Provided entries: Begin

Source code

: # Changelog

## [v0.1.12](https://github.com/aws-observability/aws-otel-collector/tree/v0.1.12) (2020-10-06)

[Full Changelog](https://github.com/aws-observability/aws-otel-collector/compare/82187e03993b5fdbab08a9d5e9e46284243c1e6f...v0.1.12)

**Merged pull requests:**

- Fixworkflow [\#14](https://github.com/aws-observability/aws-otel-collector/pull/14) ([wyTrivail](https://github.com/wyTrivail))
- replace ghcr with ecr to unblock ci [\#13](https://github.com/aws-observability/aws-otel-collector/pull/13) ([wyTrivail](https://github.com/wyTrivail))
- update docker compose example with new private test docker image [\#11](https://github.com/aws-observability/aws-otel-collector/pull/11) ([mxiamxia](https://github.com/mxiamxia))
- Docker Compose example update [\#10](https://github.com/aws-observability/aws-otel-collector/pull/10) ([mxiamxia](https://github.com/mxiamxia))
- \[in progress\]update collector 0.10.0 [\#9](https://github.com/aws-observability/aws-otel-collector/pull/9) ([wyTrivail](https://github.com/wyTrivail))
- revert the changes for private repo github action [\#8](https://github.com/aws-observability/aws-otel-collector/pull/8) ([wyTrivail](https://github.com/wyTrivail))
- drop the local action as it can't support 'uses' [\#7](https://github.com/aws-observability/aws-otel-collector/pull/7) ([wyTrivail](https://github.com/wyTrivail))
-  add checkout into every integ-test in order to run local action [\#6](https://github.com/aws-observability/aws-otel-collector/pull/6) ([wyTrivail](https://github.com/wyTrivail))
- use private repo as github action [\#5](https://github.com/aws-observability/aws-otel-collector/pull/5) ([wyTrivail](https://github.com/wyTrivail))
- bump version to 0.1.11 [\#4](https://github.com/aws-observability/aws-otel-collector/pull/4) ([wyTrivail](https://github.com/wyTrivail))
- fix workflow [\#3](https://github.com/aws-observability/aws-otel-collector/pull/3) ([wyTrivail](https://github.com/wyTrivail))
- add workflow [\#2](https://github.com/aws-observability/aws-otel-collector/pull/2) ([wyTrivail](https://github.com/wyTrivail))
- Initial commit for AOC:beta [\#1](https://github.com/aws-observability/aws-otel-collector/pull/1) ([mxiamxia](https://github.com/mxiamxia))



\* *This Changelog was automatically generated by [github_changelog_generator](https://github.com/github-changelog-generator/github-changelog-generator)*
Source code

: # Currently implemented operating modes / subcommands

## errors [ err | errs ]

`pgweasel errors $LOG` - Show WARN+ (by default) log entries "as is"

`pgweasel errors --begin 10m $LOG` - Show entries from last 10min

Provided entries: End

**Work to be completed:** Reproduce all of the material above line for line, keeping every character, link, and blank line unchanged.

**Task output:**
Source code

: # Changelog

## [v0.1.12](https://github.com/aws-observability/aws-otel-collector/tree/v0.1.12) (2020-10-06)

[Full Changelog](https://github.com/aws-observability/aws-otel-collector/compare/82187e03993b5fdbab08a9d5e9e46284243c1e6f...v0.1.12)

**Merged pull requests:**

- Fixworkflow [\#14](https://github.com/aws-observability/aws-otel-collector/pull/14) ([wyTrivail](https://github.com/wyTrivail))
- replace ghcr with ecr to unblock ci [\#13](https://github.com/aws-observability/aws-otel-collector/pull/13) ([wyTrivail](https://github.com/wyTrivail))
- update docker compose example with new private test docker image [\#11](https://github.com/aws-observability/aws-otel-collector/pull/11) ([mxiamxia](https://github.com/mxiamxia))
- Docker Compose example update [\#10](https://github.com/aws-observability/aws-otel-collector/pull/10) ([mxiamxia](https://github.com/mxiamxia))
- \[in progress\]update collector 0.10.0 [\#9](https://github.com/aws-observability/aws-otel-collector/pull/9) ([wyTrivail](https://github.com/wyTrivail))
- revert the changes for private repo github action [\#8](https://github.com/aws-observability/aws-otel-collector/pull/8) ([wyTrivail](https://github.com/wyTrivail))
- drop the local action as it can't support 'uses' [\#7](https://github.com/aws-observability/aws-otel-collector/pull/7) ([wyTrivail](https://github.com/wyTrivail))
-  add checkout into every integ-test in order to run local action [\#6](https://github.com/aws-observability/aws-otel-collector/pull/6) ([wyTrivail](https://github.com/wyTrivail))
- use private repo as github action [\#5](https://github.com/aws-observability/aws-otel-collector/pull/5) ([wyTrivail](https://github.com/wyTrivail))
- bump version to 0.1.11 [\#4](https://github.com/aws-observability/aws-otel-collector/pull/4) ([wyTrivail](https://github.com/wyTrivail))
- fix workflow [\#3](https://github.com/aws-observability/aws-otel-collector/pull/3) ([wyTrivail](https://github.com/wyTrivail))
- add workflow [\#2](https://github.com/aws-observability/aws-otel-collector/pull/2) ([wyTrivail](https://github.com/wyTrivail))
- Initial commit for AOC:beta [\#1](https://github.com/aws-observability/aws-otel-collector/pull/1) ([mxiamxia](https://github.com/mxiamxia))



\* *This Changelog was automatically generated by [github_changelog_generator](https://github.com/github-changelog-generator/github-changelog-generator)*
Source code

: # Currently implemented operating modes / subcommands

## errors [ err | errs ]

`pgweasel errors $LOG` - Show WARN+ (by default) log entries "as is"

`pgweasel errors --begin 10m $LOG` - Show entries from last 10min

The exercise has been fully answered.